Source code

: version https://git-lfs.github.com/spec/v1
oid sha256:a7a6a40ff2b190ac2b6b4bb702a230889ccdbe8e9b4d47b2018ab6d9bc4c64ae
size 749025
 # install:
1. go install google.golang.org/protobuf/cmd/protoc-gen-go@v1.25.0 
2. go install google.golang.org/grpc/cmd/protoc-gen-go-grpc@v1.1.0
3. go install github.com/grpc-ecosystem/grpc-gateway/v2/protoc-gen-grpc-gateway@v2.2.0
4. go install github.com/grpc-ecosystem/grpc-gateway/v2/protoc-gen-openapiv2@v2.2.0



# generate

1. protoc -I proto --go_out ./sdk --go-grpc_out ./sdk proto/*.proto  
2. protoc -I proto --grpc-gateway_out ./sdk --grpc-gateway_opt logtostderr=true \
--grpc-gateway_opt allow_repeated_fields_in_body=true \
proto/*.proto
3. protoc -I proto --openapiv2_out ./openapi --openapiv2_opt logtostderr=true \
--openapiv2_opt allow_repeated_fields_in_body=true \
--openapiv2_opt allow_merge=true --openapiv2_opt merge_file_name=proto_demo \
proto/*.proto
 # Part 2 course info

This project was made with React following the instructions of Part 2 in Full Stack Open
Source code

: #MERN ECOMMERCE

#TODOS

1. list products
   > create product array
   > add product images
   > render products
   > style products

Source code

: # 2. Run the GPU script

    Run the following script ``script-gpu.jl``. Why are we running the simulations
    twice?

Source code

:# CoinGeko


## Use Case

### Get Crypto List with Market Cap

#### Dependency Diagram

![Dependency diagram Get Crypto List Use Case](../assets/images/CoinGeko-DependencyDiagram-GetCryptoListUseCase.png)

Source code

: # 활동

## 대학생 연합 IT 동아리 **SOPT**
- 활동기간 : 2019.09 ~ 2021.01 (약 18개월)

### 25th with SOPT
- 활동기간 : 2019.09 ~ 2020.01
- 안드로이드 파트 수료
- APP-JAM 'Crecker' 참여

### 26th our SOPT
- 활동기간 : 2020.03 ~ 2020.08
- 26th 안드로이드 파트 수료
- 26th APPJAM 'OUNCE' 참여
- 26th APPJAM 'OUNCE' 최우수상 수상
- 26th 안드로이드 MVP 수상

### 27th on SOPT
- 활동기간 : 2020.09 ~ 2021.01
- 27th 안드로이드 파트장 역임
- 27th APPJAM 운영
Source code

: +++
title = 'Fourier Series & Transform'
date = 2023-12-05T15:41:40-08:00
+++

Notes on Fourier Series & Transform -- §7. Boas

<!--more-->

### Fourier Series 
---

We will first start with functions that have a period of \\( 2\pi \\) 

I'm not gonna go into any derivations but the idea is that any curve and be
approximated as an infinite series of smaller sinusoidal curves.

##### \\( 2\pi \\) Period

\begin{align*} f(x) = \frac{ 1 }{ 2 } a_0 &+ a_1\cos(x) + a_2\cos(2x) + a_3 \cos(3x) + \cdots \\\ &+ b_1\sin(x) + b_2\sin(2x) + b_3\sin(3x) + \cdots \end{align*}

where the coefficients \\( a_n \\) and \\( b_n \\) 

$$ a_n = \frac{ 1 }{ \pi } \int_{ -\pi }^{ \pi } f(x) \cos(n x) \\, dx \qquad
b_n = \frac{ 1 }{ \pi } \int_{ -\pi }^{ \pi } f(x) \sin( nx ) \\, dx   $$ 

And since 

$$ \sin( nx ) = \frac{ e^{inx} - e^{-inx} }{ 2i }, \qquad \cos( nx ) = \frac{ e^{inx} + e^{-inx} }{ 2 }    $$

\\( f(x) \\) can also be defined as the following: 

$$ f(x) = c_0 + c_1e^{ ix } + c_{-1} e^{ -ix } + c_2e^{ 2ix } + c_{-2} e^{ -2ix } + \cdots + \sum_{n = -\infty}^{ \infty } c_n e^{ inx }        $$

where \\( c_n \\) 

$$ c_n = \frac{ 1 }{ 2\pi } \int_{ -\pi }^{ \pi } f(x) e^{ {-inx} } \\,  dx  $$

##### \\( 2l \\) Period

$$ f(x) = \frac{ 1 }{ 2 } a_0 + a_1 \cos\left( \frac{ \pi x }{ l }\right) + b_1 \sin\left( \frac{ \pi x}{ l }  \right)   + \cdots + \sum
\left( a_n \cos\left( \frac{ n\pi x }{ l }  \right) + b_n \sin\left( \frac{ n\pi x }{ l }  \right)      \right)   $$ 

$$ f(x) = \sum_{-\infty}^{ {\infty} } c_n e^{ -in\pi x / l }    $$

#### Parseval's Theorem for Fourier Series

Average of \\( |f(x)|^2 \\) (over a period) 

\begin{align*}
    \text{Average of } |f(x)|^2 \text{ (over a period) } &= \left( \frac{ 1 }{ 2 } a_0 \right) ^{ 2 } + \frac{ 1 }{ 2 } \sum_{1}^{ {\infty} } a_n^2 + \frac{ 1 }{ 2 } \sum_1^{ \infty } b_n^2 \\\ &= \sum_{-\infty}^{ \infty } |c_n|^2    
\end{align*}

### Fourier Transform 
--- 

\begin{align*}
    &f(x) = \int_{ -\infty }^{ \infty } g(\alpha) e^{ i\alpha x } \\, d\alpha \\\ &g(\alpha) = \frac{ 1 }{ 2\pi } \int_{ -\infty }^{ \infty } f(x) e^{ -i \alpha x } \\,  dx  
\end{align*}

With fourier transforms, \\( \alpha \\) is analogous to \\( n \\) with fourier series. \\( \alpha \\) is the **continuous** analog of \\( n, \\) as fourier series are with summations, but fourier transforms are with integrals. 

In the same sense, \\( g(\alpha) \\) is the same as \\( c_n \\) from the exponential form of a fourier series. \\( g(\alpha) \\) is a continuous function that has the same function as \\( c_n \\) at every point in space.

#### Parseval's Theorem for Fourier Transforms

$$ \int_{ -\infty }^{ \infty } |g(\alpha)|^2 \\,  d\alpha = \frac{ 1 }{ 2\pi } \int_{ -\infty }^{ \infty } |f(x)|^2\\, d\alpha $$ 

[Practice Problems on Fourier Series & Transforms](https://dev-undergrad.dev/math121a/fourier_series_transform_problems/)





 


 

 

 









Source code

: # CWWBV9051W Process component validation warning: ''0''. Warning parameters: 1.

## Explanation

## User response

────────────────────────────────────────

**Problem details:** Reproduce all of the rows above word for word, without changing or omitting anything.

**Written response:**
Source code

: version https://git-lfs.github.com/spec/v1
oid sha256:a7a6a40ff2b190ac2b6b4bb702a230889ccdbe8e9b4d47b2018ab6d9bc4c64ae
size 749025
 # install:
1. go install google.golang.org/protobuf/cmd/protoc-gen-go@v1.25.0 
2. go install google.golang.org/grpc/cmd/protoc-gen-go-grpc@v1.1.0
3. go install github.com/grpc-ecosystem/grpc-gateway/v2/protoc-gen-grpc-gateway@v2.2.0
4. go install github.com/grpc-ecosystem/grpc-gateway/v2/protoc-gen-openapiv2@v2.2.0



# generate

1. protoc -I proto --go_out ./sdk --go-grpc_out ./sdk proto/*.proto  
2. protoc -I proto --grpc-gateway_out ./sdk --grpc-gateway_opt logtostderr=true \
--grpc-gateway_opt allow_repeated_fields_in_body=true \
proto/*.proto
3. protoc -I proto --openapiv2_out ./openapi --openapiv2_opt logtostderr=true \
--openapiv2_opt allow_repeated_fields_in_body=true \
--openapiv2_opt allow_merge=true --openapiv2_opt merge_file_name=proto_demo \
proto/*.proto
 # Part 2 course info

This project was made with React following the instructions of Part 2 in Full Stack Open
Source code

: #MERN ECOMMERCE

#TODOS

1. list products
   > create product array
   > add product images
   > render products
   > style products

Source code

: # 2. Run the GPU script

    Run the following script ``script-gpu.jl``. Why are we running the simulations
    twice?

Source code

:# CoinGeko


## Use Case

### Get Crypto List with Market Cap

#### Dependency Diagram

![Dependency diagram Get Crypto List Use Case](../assets/images/CoinGeko-DependencyDiagram-GetCryptoListUseCase.png)

Source code

: # 활동

## 대학생 연합 IT 동아리 **SOPT**
- 활동기간 : 2019.09 ~ 2021.01 (약 18개월)

### 25th with SOPT
- 활동기간 : 2019.09 ~ 2020.01
- 안드로이드 파트 수료
- APP-JAM 'Crecker' 참여

### 26th our SOPT
- 활동기간 : 2020.03 ~ 2020.08
- 26th 안드로이드 파트 수료
- 26th APPJAM 'OUNCE' 참여
- 26th APPJAM 'OUNCE' 최우수상 수상
- 26th 안드로이드 MVP 수상

### 27th on SOPT
- 활동기간 : 2020.09 ~ 2021.01
- 27th 안드로이드 파트장 역임
- 27th APPJAM 운영
Source code

: +++
title = 'Fourier Series & Transform'
date = 2023-12-05T15:41:40-08:00
+++

Notes on Fourier Series & Transform -- §7. Boas

<!--more-->

### Fourier Series 
---

We will first start with functions that have a period of \\( 2\pi \\) 

I'm not gonna go into any derivations but the idea is that any curve and be
approximated as an infinite series of smaller sinusoidal curves.

##### \\( 2\pi \\) Period

\begin{align*} f(x) = \frac{ 1 }{ 2 } a_0 &+ a_1\cos(x) + a_2\cos(2x) + a_3 \cos(3x) + \cdots \\\ &+ b_1\sin(x) + b_2\sin(2x) + b_3\sin(3x) + \cdots \end{align*}

where the coefficients \\( a_n \\) and \\( b_n \\) 

$$ a_n = \frac{ 1 }{ \pi } \int_{ -\pi }^{ \pi } f(x) \cos(n x) \\, dx \qquad
b_n = \frac{ 1 }{ \pi } \int_{ -\pi }^{ \pi } f(x) \sin( nx ) \\, dx   $$ 

And since 

$$ \sin( nx ) = \frac{ e^{inx} - e^{-inx} }{ 2i }, \qquad \cos( nx ) = \frac{ e^{inx} + e^{-inx} }{ 2 }    $$

\\( f(x) \\) can also be defined as the following: 

$$ f(x) = c_0 + c_1e^{ ix } + c_{-1} e^{ -ix } + c_2e^{ 2ix } + c_{-2} e^{ -2ix } + \cdots + \sum_{n = -\infty}^{ \infty } c_n e^{ inx }        $$

where \\( c_n \\) 

$$ c_n = \frac{ 1 }{ 2\pi } \int_{ -\pi }^{ \pi } f(x) e^{ {-inx} } \\,  dx  $$

##### \\( 2l \\) Period

$$ f(x) = \frac{ 1 }{ 2 } a_0 + a_1 \cos\left( \frac{ \pi x }{ l }\right) + b_1 \sin\left( \frac{ \pi x}{ l }  \right)   + \cdots + \sum
\left( a_n \cos\left( \frac{ n\pi x }{ l }  \right) + b_n \sin\left( \frac{ n\pi x }{ l }  \right)      \right)   $$ 

$$ f(x) = \sum_{-\infty}^{ {\infty} } c_n e^{ -in\pi x / l }    $$

#### Parseval's Theorem for Fourier Series

Average of \\( |f(x)|^2 \\) (over a period) 

\begin{align*}
    \text{Average of } |f(x)|^2 \text{ (over a period) } &= \left( \frac{ 1 }{ 2 } a_0 \right) ^{ 2 } + \frac{ 1 }{ 2 } \sum_{1}^{ {\infty} } a_n^2 + \frac{ 1 }{ 2 } \sum_1^{ \infty } b_n^2 \\\ &= \sum_{-\infty}^{ \infty } |c_n|^2    
\end{align*}

### Fourier Transform 
--- 

\begin{align*}
    &f(x) = \int_{ -\infty }^{ \infty } g(\alpha) e^{ i\alpha x } \\, d\alpha \\\ &g(\alpha) = \frac{ 1 }{ 2\pi } \int_{ -\infty }^{ \infty } f(x) e^{ -i \alpha x } \\,  dx  
\end{align*}

With fourier transforms, \\( \alpha \\) is analogous to \\( n \\) with fourier series. \\( \alpha \\) is the **continuous** analog of \\( n, \\) as fourier series are with summations, but fourier transforms are with integrals. 

In the same sense, \\( g(\alpha) \\) is the same as \\( c_n \\) from the exponential form of a fourier series. \\( g(\alpha) \\) is a continuous function that has the same function as \\( c_n \\) at every point in space.

#### Parseval's Theorem for Fourier Transforms

$$ \int_{ -\infty }^{ \infty } |g(\alpha)|^2 \\,  d\alpha = \frac{ 1 }{ 2\pi } \int_{ -\infty }^{ \infty } |f(x)|^2\\, d\alpha $$ 

[Practice Problems on Fourier Series & Transforms](https://dev-undergrad.dev/math121a/fourier_series_transform_problems/)





 


 

 

 









Source code

: # CWWBV9051W Process component validation warning: ''0''. Warning parameters: 1.

## Explanation

## User response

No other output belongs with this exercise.